We sincerely thank the reviewers for their appreciation of our work and the thoughtful comments.$
Reviewer #1:
Line 269 – 270: What we meant to state is that we have explored the possibility of extending traditional EBMs to those with deep structured architectures. The reviewer is correct that EBM is a very general framework which does not assume any particular encoding of the energy function. But considering deep structured encodings is of particular practical importance, as verified by our experiments. We will rephrase this part in the final version to avoid unnecessary confusion and misleading. 

Prevision --> precision: it should be precision. We will correct it in the final version.

Code: we plan to release the experimental code for public access after the paper gets accepted.

Reviewer #2:
Novelty: we agree with the reviewer that our modeling approach is built upon the several recent works on connecting autoencoders and EBMs with score matching. But it was not clear in the existing literature until this work 1) whether it is possible to successfully train deep structured (CNN, RNN) EBMs with score matching; 2) whether using density models formulated by deep EBMs is an effective approach for performing anomaly detection. Our work confirms both questions and fills the gap between the recent understanding and developments of EBMs (and deep learning in general) and the anomaly detection community.

Reviewer #3:
Figure 1: the thick green curve at the bottom is the energy curve, so points with energy above the threshold (those with low probability) are outliers, which x_2 is. The thin blue curve at the top is the reconstruction error, which is also low at x_2 (because it happens to sit at a local maxima of the energy curve). x_2 is then considered as an inlier by the reconstruction error, and thus a false positive.

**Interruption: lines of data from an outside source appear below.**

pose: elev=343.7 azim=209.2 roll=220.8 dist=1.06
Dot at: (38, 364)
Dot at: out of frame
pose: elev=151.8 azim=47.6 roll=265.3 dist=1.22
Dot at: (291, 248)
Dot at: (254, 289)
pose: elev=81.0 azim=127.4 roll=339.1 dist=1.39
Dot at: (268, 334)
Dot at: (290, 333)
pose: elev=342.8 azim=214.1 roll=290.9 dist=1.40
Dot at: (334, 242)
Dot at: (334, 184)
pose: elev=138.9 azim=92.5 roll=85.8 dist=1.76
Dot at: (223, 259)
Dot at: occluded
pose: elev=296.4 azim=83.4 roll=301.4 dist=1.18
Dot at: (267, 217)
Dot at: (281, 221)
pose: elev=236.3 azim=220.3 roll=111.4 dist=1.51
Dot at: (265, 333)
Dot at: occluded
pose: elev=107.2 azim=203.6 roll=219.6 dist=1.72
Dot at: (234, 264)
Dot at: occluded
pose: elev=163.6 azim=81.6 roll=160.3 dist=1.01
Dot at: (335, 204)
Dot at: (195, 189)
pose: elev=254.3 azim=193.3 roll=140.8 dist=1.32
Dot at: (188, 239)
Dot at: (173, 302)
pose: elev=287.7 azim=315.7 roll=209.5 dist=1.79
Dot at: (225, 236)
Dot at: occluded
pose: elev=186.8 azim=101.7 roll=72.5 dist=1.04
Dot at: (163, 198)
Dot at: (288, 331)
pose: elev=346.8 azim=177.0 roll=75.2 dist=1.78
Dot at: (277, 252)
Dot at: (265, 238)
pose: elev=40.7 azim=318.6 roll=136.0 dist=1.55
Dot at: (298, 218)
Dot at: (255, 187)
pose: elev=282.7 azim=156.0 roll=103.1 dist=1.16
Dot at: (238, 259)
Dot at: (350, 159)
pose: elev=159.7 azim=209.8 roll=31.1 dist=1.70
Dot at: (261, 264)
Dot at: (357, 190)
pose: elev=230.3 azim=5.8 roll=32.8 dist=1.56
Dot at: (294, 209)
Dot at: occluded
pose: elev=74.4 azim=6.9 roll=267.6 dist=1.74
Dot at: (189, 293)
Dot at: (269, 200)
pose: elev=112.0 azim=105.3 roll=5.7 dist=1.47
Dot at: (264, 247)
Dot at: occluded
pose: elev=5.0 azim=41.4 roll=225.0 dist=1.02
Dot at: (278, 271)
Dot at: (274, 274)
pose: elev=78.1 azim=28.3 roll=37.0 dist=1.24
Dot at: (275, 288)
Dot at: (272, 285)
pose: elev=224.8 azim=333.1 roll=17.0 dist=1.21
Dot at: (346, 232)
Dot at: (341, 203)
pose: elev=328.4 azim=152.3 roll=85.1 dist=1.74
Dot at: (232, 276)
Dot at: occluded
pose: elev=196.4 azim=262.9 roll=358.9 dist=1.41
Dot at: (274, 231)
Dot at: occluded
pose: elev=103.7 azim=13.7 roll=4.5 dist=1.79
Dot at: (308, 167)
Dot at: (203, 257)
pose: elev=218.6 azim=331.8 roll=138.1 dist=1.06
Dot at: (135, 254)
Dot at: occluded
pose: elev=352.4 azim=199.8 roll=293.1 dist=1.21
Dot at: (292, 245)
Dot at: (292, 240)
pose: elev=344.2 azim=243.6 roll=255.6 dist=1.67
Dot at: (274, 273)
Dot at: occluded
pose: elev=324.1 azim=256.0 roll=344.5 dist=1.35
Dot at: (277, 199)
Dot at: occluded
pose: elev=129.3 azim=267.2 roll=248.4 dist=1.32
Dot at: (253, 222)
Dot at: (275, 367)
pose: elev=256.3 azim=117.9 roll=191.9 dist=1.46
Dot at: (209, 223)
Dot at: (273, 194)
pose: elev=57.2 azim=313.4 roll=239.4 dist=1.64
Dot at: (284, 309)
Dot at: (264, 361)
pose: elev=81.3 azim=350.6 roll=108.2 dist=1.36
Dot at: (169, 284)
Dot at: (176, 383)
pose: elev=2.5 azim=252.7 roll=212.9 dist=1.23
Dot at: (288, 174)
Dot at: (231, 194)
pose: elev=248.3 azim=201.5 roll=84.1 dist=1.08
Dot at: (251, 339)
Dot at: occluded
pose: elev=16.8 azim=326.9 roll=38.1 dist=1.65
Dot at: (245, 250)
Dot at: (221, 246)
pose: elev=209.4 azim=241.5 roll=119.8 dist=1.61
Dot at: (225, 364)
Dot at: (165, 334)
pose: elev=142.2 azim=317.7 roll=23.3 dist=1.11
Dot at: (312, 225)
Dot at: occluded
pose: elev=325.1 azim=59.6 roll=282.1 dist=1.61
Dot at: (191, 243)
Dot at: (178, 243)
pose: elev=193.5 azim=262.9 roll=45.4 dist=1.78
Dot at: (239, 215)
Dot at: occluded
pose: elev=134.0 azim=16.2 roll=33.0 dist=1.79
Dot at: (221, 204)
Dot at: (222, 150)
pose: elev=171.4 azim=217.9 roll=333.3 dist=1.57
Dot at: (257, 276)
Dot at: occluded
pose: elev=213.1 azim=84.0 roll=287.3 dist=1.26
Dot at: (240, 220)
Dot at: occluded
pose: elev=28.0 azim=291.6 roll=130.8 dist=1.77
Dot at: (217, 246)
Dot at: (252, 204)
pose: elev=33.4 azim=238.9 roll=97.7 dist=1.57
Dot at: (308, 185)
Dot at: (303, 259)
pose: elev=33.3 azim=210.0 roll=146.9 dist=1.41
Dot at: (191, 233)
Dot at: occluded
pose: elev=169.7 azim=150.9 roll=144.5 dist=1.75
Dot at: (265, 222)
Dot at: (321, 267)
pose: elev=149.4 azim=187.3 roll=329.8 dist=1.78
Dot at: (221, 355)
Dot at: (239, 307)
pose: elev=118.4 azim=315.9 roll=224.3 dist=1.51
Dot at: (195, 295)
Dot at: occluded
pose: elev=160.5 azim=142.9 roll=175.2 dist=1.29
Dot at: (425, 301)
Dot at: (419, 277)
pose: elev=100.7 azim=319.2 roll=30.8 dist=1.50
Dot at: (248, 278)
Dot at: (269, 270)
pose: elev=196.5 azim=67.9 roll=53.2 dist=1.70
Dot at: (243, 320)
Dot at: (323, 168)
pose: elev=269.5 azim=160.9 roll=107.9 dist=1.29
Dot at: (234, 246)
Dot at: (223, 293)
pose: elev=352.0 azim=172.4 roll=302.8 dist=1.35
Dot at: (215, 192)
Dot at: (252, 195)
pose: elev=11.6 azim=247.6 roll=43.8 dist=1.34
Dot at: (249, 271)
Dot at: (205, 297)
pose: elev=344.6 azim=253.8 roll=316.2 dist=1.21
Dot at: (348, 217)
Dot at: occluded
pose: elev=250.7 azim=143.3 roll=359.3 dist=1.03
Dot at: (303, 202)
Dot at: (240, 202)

Comparison to the state-of-the-art: we have tried our best to include state-of-the-art baselines in all the three settings.

For the detailed comments:
1.	We agree with the reviewer’s point about the local nature of score matching, which could be problematic especially when considering the existence of adversarial examples. We believe that adversarial examples are essentially very difficult to deal with unless the model/algorithm is explicitly designed so, which score matching is not (neither are other off-the-shelf methods). It would be very interesting to explore possibilities to extend the standard score matching procedure to go beyond local and perform correct credit assignment to data points far from training data, but this idea probably deserves another paper itself, and we’ll leave this as future work.
2.	We did not experience the vanishing gradient problem, possibly due to the fact that we did not use very deep models (a 2-layer encoder and 4 layers in total). We hypothesize that for very deep models this may be overcome by using batch normalization.
3.	All the parameters are selected on a hold out validation set for each benchmark, and we did not give detailed settings due to the content limit, but we will make them public by releasing the experimental code.
4.	The  autoencoder scoring paper does to some extent provide a more general view of interpreting autoencoders as EBMs, and could be applied to discrete data such as binary inputs. However, the main issue is that autoencoder scoring requires integrating the vector field (reconstruction error), which could only be done in closed form for one-layer autoencoders whose activation function has known antiderivative. As for dealing with discrete data with deep EBMs, one naive way would be normalizing the inputs and treating them as continuous ones (eg., using TF-IDF instead of raw BOW). We will cite this paper and add related discussions in the final version.